Wie wurde Erdogan zu dem, der er heute ist? Yakis, der den Präsidenten persönlich kennt, antwortet darauf mit einer bekannten These: Macht korrumpiert, absolute Macht korrumpiert absolut. Und warum steht in der AKP keiner gegen Erdogan auf? Man weiss doch, dass es Unzufriedene gibt. «Selbst Abdullah Gül, der ehemalige Präsident, hat nicht den Mut, Erdogan herauszufordern. Vielleicht denkt er, es würde der Partei schaden», so Yakis. «Andere haben wohl Angst, dass sie die Wut Erdogans zu spüren bekommen, dass sie Privilegien verlieren, oder vielleicht haben sie etwas zu vertuschen.»
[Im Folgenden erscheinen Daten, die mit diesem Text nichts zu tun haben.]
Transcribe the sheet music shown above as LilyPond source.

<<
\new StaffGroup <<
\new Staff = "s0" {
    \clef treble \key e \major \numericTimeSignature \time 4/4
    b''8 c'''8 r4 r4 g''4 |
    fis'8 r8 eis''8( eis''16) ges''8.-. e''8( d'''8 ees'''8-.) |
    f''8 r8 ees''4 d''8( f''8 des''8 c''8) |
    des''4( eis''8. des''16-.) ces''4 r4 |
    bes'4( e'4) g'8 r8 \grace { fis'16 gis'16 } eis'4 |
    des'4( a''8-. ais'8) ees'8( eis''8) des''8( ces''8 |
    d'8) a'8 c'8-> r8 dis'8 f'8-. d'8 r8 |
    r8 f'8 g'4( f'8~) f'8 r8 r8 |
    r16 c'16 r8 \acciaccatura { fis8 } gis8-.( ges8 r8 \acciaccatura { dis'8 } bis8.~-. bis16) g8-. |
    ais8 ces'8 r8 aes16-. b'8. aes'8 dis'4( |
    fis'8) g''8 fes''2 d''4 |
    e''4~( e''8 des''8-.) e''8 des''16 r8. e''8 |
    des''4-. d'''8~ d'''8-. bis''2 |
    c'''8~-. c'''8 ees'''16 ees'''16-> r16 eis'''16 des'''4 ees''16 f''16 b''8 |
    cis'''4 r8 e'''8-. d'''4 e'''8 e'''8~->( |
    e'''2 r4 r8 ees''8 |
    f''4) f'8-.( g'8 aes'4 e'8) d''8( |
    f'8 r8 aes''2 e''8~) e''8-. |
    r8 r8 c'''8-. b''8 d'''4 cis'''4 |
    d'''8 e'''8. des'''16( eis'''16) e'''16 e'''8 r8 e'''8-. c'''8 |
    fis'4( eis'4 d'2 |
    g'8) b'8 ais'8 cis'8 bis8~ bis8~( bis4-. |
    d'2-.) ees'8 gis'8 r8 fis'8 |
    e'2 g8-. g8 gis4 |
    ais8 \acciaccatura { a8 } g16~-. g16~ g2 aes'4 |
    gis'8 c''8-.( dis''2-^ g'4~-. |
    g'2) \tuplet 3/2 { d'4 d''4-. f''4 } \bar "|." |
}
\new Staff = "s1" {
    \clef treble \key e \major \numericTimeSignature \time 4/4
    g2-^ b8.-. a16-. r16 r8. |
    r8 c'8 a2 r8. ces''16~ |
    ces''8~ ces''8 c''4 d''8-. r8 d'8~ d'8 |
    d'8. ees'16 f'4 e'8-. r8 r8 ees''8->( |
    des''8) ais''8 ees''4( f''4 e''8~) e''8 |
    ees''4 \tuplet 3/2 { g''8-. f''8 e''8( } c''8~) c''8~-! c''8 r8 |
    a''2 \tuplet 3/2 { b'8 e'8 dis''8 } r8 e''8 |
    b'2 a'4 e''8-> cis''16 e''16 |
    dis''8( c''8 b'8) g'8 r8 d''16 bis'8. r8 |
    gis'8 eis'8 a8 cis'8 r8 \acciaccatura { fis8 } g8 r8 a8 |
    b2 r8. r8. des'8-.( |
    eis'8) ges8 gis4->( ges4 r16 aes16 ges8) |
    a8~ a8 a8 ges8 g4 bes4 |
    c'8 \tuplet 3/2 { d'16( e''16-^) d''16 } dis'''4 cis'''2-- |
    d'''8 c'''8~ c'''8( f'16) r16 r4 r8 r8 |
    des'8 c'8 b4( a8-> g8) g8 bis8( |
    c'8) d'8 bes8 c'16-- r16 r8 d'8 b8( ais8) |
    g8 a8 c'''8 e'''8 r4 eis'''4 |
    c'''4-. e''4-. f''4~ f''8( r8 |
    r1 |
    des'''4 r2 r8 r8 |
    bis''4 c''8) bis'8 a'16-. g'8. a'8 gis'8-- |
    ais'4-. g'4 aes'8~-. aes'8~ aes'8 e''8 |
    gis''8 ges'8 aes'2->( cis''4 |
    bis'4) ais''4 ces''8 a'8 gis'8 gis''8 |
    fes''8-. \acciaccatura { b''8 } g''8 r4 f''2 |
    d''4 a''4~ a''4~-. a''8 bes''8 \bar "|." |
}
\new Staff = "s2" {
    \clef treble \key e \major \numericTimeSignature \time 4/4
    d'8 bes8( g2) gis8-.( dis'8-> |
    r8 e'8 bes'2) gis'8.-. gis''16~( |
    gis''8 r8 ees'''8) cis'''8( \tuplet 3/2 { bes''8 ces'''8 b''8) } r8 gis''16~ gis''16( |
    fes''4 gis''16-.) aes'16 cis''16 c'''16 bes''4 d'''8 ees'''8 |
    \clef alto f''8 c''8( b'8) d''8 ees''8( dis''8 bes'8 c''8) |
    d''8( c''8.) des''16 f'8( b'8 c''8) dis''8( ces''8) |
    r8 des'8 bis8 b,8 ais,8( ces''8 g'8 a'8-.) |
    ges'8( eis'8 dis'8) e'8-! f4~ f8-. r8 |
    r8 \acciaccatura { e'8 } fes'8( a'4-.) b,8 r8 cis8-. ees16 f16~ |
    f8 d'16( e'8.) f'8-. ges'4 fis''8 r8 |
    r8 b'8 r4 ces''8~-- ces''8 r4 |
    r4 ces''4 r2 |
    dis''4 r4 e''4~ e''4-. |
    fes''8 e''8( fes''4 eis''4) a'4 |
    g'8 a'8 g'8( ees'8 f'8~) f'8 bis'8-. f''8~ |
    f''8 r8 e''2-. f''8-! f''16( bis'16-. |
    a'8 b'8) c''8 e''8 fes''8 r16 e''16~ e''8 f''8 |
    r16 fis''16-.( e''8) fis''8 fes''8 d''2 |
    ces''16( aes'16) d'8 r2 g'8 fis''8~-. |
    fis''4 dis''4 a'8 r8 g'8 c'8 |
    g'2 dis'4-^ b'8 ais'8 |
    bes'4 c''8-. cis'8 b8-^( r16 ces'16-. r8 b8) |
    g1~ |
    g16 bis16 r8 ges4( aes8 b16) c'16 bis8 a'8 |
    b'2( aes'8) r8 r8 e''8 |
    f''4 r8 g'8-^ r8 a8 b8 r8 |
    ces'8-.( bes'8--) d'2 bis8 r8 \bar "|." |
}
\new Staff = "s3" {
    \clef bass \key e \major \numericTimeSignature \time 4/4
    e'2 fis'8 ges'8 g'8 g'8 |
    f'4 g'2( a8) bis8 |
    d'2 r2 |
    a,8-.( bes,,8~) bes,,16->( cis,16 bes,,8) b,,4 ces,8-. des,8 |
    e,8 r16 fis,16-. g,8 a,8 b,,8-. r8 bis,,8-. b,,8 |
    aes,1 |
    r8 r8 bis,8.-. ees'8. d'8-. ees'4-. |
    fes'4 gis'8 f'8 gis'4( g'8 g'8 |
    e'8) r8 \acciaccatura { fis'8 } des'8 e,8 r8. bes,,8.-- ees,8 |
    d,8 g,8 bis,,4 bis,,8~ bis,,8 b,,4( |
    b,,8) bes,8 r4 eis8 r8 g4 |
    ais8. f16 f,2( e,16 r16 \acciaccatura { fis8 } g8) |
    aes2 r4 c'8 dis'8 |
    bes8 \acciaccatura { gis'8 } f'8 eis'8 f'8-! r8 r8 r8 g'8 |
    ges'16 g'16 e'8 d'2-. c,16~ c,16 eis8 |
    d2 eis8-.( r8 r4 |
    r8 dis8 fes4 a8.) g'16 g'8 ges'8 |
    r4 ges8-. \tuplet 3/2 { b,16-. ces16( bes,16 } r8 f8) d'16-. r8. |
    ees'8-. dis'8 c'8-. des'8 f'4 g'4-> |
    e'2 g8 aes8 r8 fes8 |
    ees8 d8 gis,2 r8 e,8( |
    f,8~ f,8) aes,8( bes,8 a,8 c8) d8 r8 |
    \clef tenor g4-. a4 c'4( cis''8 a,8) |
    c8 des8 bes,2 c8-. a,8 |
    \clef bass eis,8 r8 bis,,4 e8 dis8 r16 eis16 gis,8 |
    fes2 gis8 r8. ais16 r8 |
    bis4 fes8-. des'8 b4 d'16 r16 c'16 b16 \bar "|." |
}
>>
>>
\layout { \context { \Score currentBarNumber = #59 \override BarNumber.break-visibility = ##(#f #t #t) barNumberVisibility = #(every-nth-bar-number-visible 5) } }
Aus AKP-Gründungsurkunde getilgt
Erdogans Position ist sehr stark. Und er nutzt sie, wie Yakis sagt. Welch bizarre Formen das Freund-Feind-Denken heute in der Türkei annimmt, hat der Diplomat kürzlich erneut erfahren: «Sie haben mich jetzt auch noch ausdrücklich als Gründungsmitglied der AKP hinausgeworfen; wirklich – als könnten sie meinen Namen löschen in der Gründungsakte der AKP, in der Geschichte.»
Vielleicht denken sie gar, man könnte auch Kemal Atatürk als Gründer der modernen Türkei und der kemalistischen Partei löschen, werweisst Yasar Yakis und schüttelt den Kopf: «Vielleicht denken sie das wirklich.»